Sharra begaf zich nu naar de spiegelzaal, op de voet gevolgd door Skerron. Hij was niet uitgenodigd voor het gesprek, maar de reden dat Sharra mensen in de spiegelzaal wilde spreken was dat de akoestiek de stemmen helder tot het naastgelegen kantoor droeg zodat degene die zich daar bevond het gesprek in ieder geval kon volgen. Met een stevige duw opende ze dubbele deuren die kreunend openzwaaiden.

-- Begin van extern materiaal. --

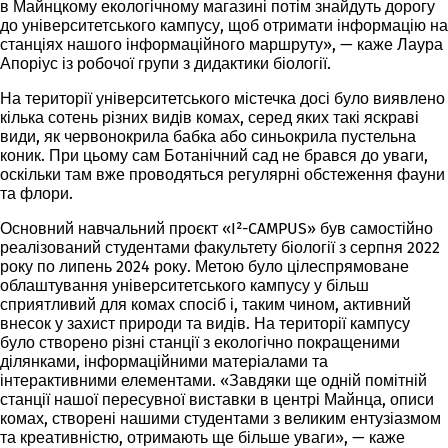
в Майнцкому екологічному магазині потім знайдуть дорогу
до університетського кампусу, щоб отримати інформацію на
станціях нашого інформаційного маршруту», — каже Лаура
Апоріус із робочої групи з дидактики біології.
На території університетського містечка досі було виявлено
кілька сотень різних видів комах, серед яких такі яскраві
види, як червонокрила бабка або синьокрила пустельна
коник. При цьому сам Ботанічний сад не брався до уваги,
оскільки там вже проводяться регулярні обстеження фауни
та флори.
Основний навчальний проєкт «I²-CAMPUS» був самостійно
реалізований студентами факультету біології з серпня 2022
року по липень 2024 року. Метою було цілеспрямоване
облаштування університетського кампусу у більш
сприятливий для комах спосіб і, таким чином, активний
внесок у захист природи та видів. На території кампусу
було створено різні станції з екологічно покращеними
ділянками, інформаційними матеріалами та
інтерактивними елементами. «Завдяки ще одній помітній
станції нашої пересувної виставки в центрі Майнца, описи
комах, створені нашими студентами з великим ентузіазмом
та креативністю, отримають ще більше уваги», — каже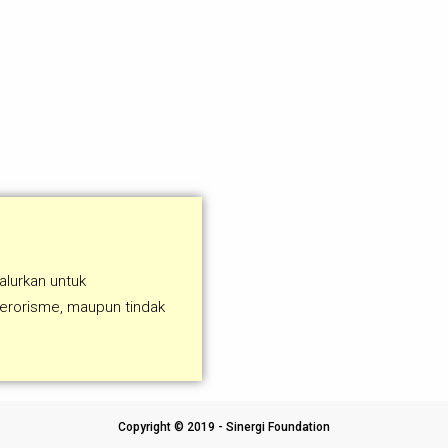
alurkan untuk
terorisme, maupun tindak
Copyright © 2019 - Sinergi Foundation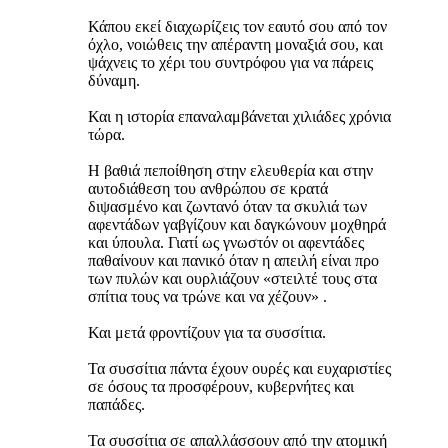
Κάπου εκεί διαχωρίζεις τον εαυτό σου από τον
όχλο, νοιώθεις την απέραντη μοναξιά σου, και
ψάχνεις το χέρι του συντρόφου για να πάρεις
δύναμη.
Και η ιστορία επαναλαμβάνεται χιλιάδες χρόνια
τώρα.
Η βαθιά πεποίθηση στην ελευθερία και στην
αυτοδιάθεση του ανθρώπου σε κρατά
διψασμένο και ζωντανό όταν τα σκυλιά των
αφεντάδων γαβγίζουν και δαγκώνουν μοχθηρά
και ύπουλα. Γιατί ως γνωστόν οι αφεντάδες
παθαίνουν και πανικό όταν η απειλή είναι προ
των πυλών και ουρλιάζουν «στειλτέ τους στα
σπίτια τους να τρώνε και να χέζουν» .
Και μετά φροντίζουν για τα συσσίτια.
Τα συσσίτια πάντα έχουν ουρές και ευχαριστίες
σε όσους τα προσφέρουν, κυβερνήτες και
παπάδες.
Τα συσσίτια σε απαλλάσσουν από την ατομική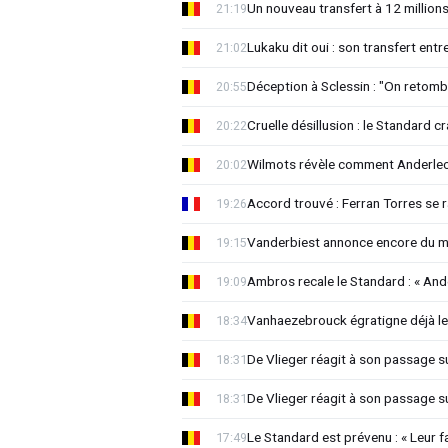
Un nouveau transfert à 12 million
21:19
Lukaku dit oui : son transfert ent
21:02
Déception à Sclessin : "On retomb
20:55
Cruelle désillusion : le Standard c
20:22
Wilmots révèle comment Anderlech
20:02
Accord trouvé : Ferran Torres se
19:26
Vanderbiest annonce encore du 
19:15
Ambros recale le Standard : « And
19:09
Vanhaezebrouck égratigne déjà les
18:34
De Vlieger réagit à son passage s
18:31
De Vlieger réagit à son passage s
18:31
Le Standard est prévenu : « Leur fa
17:49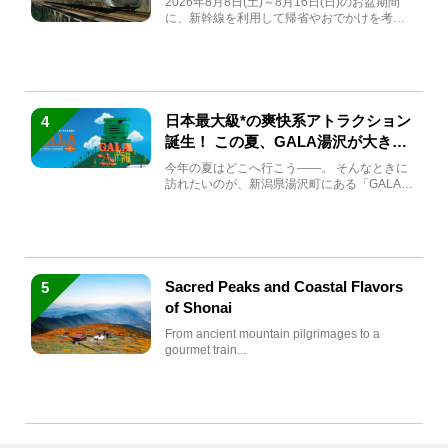
2026年8月8日(土)～8月16日(日)のお盆期間
に、新幹線を利用して帰省やおでかけを考え
ている方もい...
日本最大級*の爽快系アトラクション
4
誕生！ この夏、GALA湯沢が大きく
生まれ変わる
今年の夏はどこへ行こう――。 そんなときに
訪れたいのが、新潟県湯沢町にある「GALA湯
沢」。2026年...
Sacred Peaks and Coastal Flavors
5
of Shonai
From ancient mountain pilgrimages to a
gourmet train...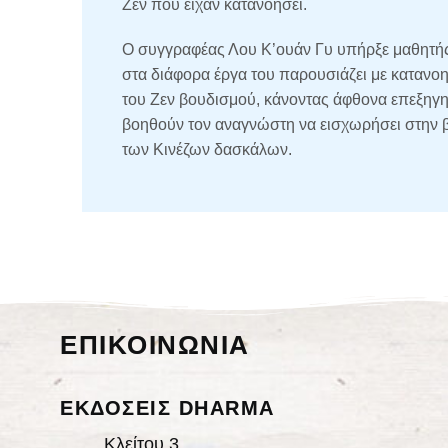
Ζεν που είχαν κατανοήσει.
Ο συγγραφέας Λου Κ’ουάν Γυ υπήρξε μαθητής
στα διάφορα έργα του παρουσιάζει με κατανοη
του Ζεν βουδισμού, κάνοντας άφθονα επεξηγη
βοηθούν τον αναγνώστη να εισχωρήσει στην β
των Κινέζων δασκάλων.
ΕΠΙΚΟΙΝΩΝΙΑ
ΕΚΔΟΣΕΙΣ DHARMA
Κλείτου 3,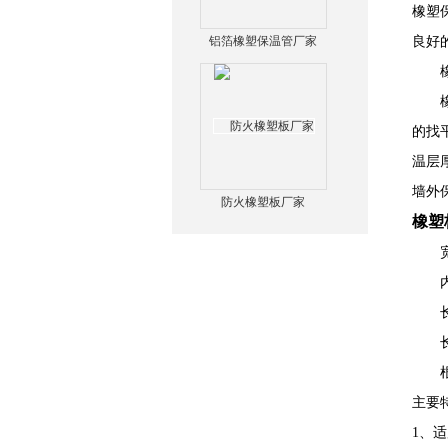
橡塑
铝箔橡塑保温管厂家
良好
橡塑
橡塑
的找
温层
墙外
防火橡塑板厂家
橡塑
宽度（
内径
长度
长度：
根据
主要
1、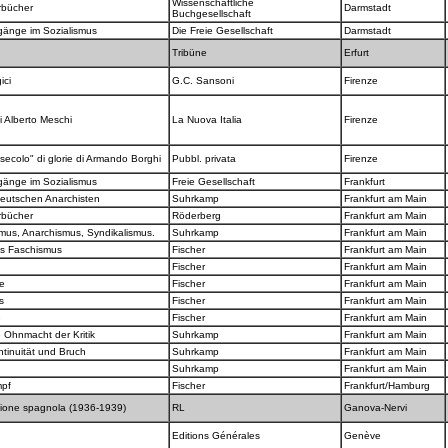
Wissenschaftliche
rbücher
Darmstadt
Buchgesellschaft
gänge im Sozialismus
Die Freie Gesellschaft
Darmstadt
Tribüne
Erfurt
gici
G.C. Sansoni
Firenze
di Alberto Meschi
La Nuova Italia
Firenze
secolo" di glorie di Armando Borghi
Pubbl. privata
Firenze
gänge im Sozialismus
Freie Gesellschaft
Frankfurt
eutschen Anarchisten
Suhrkamp
Frankfurt am Main
rbücher
Röderberg
Frankfurt am Main
smus, Anarchismus, Syndikalismus.
Suhrkamp
Frankfurt am Main
es Faschismus
Fischer
Frankfurt am Main
Fischer
Frankfurt am Main
te
Fischer
Frankfurt am Main
us
Fischer
Frankfurt am Main
e
Fischer
Frankfurt am Main
e Ohnmacht der Kritik
Suhrkamp
Frankfurt am Main
ntinuität und Bruch
Suhrkamp
Frankfurt am Main
Suhrkamp
Frankfurt am Main
mpf
Fischer
Frankfurt/Hamburg
zione spagnola (1936-1939)
RL
Ganova-Nervi
e
Editions Générales
Genève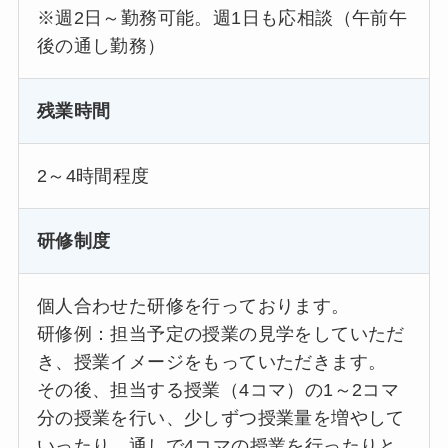
※週2日～勤務可能。週1日も応相談（午前午
後の通し勤務）
残業時間
2～4時間程度
研修制度
個人合わせた研修を行っております。
研修例：担当予定の授業の見学をしていただ
き、授業イメージをもっていただきます。
その後、担当する授業（4コマ）の1～2コマ
分の授業を行い、少しずつ授業量を増やして
いったり、通しで4コマの授業を行ったりと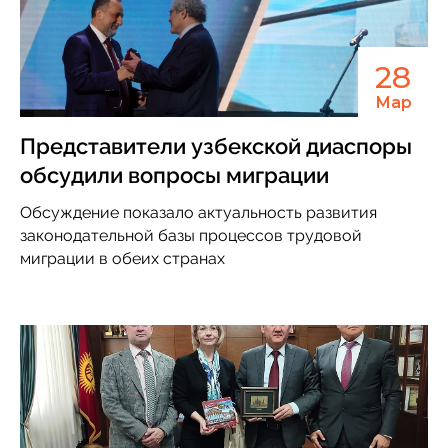
28
Мар
Представители узбекской диаспоры
обсудили вопросы миграции
Обсуждение показало актуальность развития
законодательной базы процессов трудовой
миграции в обеих странах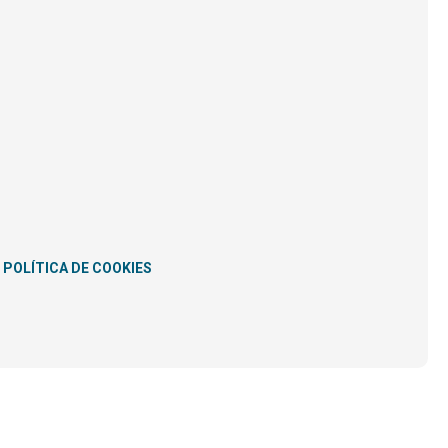
POLÍTICA DE COOKIES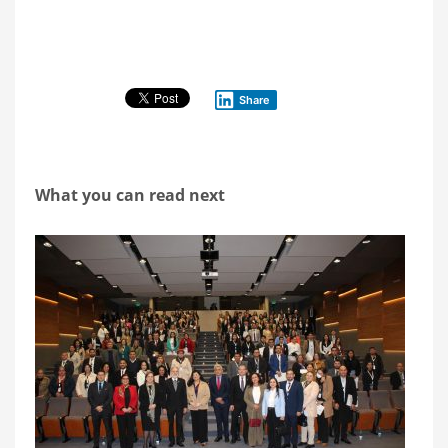
Share
What you can read next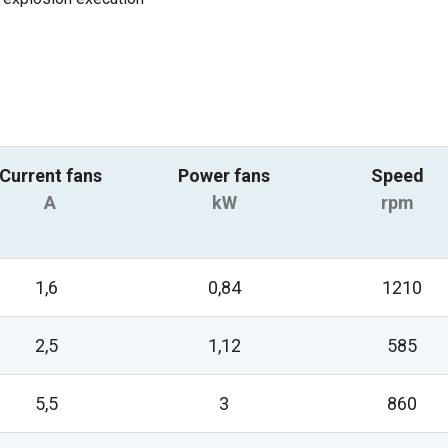
Current fans
Power fans
Speed
A
kW
rpm
1,6
0,84
1210
2,5
1,12
585
5,5
3
860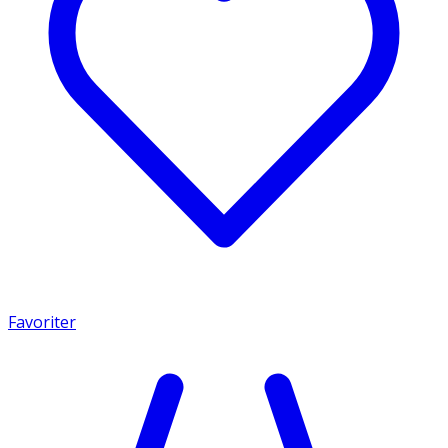
Favoriter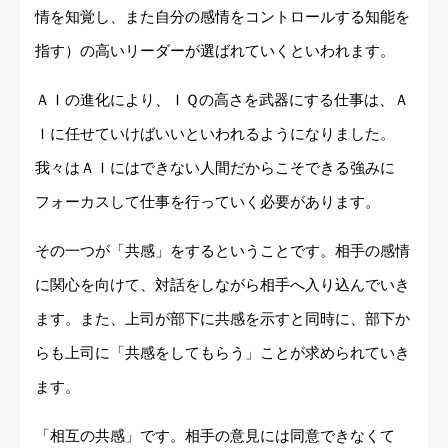
情を知覚し、また自分の感情をコントロールする知能を
指す）の高いリーダーが選ばれていくといわれます。
ＡＩの進化により、ＩＱの高さを武器にする仕事は、Ａ
Ｉに任せていけばいいといわれるようになりました。
我々はＡＩにはできない人間だからこそできる強みに
フォーカスして仕事を行っていく必要があります。
その一つが「共感」をするということです。相手の感情
に関心を向けて、対話をしながら相手へ入り込んでいき
ます。また、上司が部下に共感を示すと同時に、部下か
らも上司に「共感をしてもらう」ことが求められていき
ます。
「相互の共感」です。相手の意見には同意できなくて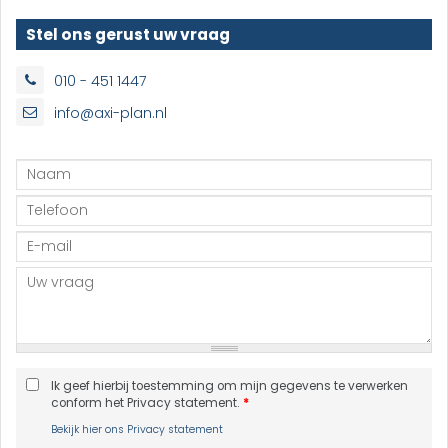
Stel ons gerust uw vraag
010 - 451 1447
info@axi-plan.nl
Ik geef hierbij toestemming om mijn gegevens te verwerken
conform het Privacy statement.
*
Bekijk hier ons Privacy statement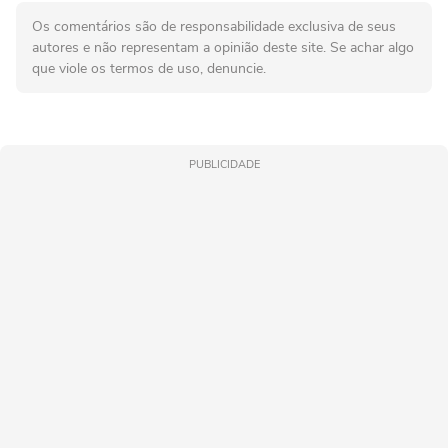
Os comentários são de responsabilidade exclusiva de seus
autores e não representam a opinião deste site. Se achar algo
que viole os termos de uso, denuncie.
PUBLICIDADE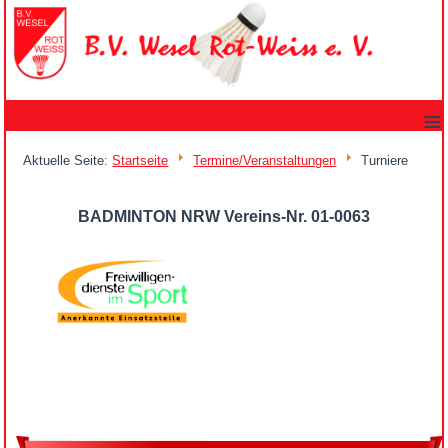
≡
Aktuelle Seite:
Startseite
Termine/Veranstaltungen
Turniere
BADMINTON NRW Vereins-Nr. 01-0063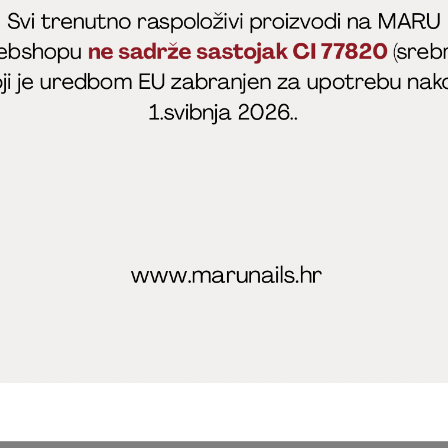
fficial
MARU - Edukacije / prodaja
@marijapunt
poslovanja
Zaštita privatnosti
Kolačići
Izjava o sigurnosti onl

Aegil Hormandas was een lange man, makkelijk twee hoofden groter dan Sharra. Zijn gezicht was mager en zijn ogen donker onder borstelige zwarte wenkbrauwen. Het gaf hem een streng, weerbarstig uiterlijk dat perfect bij zijn instelling en humeur paste.
Sharra lachte hem vriendelijk toe. ‘Heer Hormandas, ik sprak juist met mijn huismeester hoe aangenaam ik het vind dat u mij op deze dag met een bezoek vereert. Ik vertrouw erop dat alles goed is met u en met uw Meester, Harzog Mandred?’
Aegil Hormandas was niet in het minst verrast door haar vriendelijkheid. ‘Bespaar me de honing, heks. Ik zag je bezig vannacht in je hoogste toren, je magische kunsten aan het bedrijven terwijl er vuur door de hemel zweefde. De Goden zullen je straffen!’
‘Uw kennis van magie is blijkbaar groot genoeg dat u de beoefenaars van grote afstand duidelijk herkent, Heer Hormandas.’ Sharra bleef beleefd. Altijd beleefd blijven, dat had ze geleerd toen ze nog een leerling heks was, lang geleden in andere landen, andere tijden. ‘Men zou zich bijna afvragen wat uw beweegreden was om ver na middernacht de hoogste kantelen van de Novostoburcht te bewandelen. Was het de mogelijkheid van vreemde gebeurtenissen in de hemel, mogelijk verbonden aan uw Goden, of wilde u zeker zijn dat de vrouwe van een naastgelegen slot geen onoorbare zaken verrichtte? Of wilde u door openstaande ramen gluren naar zich ontkledende dames?’